## Extract to read

============================================================

The threat came after the government said its troops had advanced into the last part of Tiger-held territory after breaching an earth barricade.

Lucien Rajakarunanayake, a presidential office spokesman, told Al Jazeera on Monday: “The government advanced to a 3km earth barrier on the edge of the no-fire zone and destroyed it this morning.

“I suppose the government will be in a position to declare military victory very soon.”

The Sri Lanka military said suicide bombers had blown themselves up among civilians as they were leaving the area, but as no journalists are allowed into the area his claim could not be verified.

Nanayakkara said: “At least 17 civilians, including women and children, have been killed and 200 people injured from the cowardly suicide attacks.”

Al Jazeera’s David Chater, reporting from Colombo, the Sri Lankan capital, said defence ministry officials had told him there were about 300 Tamil Tigers armed with heavy weapons left in the zone.

============================================================

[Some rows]
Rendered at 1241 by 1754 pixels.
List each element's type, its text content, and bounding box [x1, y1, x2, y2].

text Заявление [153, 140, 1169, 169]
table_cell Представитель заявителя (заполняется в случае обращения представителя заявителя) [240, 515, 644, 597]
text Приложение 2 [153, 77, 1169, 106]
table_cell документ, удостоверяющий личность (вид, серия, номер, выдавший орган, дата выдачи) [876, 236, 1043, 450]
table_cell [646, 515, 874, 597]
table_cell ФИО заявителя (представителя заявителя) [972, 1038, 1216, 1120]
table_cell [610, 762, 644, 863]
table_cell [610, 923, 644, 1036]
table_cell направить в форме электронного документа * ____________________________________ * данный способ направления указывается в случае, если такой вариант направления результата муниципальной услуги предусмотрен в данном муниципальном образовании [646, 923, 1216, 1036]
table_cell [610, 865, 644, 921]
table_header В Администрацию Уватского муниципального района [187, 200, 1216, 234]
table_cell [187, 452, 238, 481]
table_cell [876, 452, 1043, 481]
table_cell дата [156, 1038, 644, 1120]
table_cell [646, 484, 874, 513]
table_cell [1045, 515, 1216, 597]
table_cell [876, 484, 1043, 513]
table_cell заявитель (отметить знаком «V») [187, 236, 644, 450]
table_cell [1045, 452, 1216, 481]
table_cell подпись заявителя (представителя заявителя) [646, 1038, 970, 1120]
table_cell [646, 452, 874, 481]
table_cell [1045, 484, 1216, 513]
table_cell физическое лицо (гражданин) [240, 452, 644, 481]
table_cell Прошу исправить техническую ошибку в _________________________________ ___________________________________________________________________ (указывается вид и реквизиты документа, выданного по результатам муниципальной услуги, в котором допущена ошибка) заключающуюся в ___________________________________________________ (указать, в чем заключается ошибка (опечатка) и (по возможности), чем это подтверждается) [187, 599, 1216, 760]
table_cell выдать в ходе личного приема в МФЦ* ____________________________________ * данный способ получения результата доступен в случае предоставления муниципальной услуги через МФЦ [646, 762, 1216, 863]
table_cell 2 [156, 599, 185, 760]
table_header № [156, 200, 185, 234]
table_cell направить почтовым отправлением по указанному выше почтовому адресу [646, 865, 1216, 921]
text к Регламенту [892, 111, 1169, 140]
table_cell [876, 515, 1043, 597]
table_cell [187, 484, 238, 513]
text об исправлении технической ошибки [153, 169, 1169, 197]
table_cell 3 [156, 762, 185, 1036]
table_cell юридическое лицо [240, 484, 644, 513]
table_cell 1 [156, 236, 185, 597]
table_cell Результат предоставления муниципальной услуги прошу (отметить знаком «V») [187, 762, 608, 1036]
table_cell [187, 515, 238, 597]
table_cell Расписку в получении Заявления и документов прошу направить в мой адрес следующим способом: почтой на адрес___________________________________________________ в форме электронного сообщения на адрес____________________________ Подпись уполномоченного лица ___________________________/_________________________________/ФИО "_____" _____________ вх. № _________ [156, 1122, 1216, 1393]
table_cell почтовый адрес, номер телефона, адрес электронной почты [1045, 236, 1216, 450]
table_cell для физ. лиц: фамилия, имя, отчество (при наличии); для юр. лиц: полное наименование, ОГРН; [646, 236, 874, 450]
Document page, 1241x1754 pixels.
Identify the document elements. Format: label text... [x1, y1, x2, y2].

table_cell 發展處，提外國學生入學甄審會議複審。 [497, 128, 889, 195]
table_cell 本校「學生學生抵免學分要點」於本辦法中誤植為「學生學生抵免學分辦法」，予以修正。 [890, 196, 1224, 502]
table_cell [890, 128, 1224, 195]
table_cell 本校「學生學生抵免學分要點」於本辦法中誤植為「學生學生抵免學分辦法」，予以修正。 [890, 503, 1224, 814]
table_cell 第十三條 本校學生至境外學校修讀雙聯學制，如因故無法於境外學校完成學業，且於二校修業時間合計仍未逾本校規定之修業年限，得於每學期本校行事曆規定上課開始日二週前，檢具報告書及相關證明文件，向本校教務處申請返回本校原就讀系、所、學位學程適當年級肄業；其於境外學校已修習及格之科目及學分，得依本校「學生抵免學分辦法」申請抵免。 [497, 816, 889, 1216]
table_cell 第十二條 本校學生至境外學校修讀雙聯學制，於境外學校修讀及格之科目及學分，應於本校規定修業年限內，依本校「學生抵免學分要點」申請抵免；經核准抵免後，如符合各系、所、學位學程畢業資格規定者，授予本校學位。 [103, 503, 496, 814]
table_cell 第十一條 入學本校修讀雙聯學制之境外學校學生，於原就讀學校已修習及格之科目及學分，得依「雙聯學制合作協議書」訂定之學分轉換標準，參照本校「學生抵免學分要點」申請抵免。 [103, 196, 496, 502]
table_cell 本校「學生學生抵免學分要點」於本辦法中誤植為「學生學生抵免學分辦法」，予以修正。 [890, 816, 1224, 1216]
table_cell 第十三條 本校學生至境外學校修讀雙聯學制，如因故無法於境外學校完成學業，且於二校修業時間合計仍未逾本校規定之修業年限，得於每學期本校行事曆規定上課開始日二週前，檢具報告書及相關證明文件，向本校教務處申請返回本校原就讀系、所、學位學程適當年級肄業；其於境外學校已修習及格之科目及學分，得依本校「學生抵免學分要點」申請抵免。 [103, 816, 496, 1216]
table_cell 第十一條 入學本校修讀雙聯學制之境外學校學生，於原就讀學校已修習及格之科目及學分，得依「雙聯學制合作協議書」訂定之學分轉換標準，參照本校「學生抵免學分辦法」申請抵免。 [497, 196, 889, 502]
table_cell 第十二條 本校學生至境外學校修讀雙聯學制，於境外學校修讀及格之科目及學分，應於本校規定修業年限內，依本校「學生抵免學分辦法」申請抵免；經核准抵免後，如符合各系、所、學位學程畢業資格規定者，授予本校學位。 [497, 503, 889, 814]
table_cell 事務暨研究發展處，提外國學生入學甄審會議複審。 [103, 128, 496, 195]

============================================================

## Exercise task 1
According to the excerpt on the Sri Lankan offensive, how long was the earth barrier that the government said it destroyed?
## Exercise task 2
Decide whether each statement agrees with the excerpt on the Sri Lankan offensive, answering yes or no and quoting the words of the excerpt that settle it. (a) David Chater was reporting from Colombo. (b) Journalists were allowed into the area. (c) Defence ministry officials said about 300 Tamil Tigers remained in the zone.

## Written reply 1
It was 3km long.

## Written reply 2
(a) Yes: "reporting from Colombo, the Sri Lankan capital"
(b) No: "no journalists are allowed into the area"
(c) Yes: "there were about 300 Tamil Tigers armed with heavy weapons left in the zone"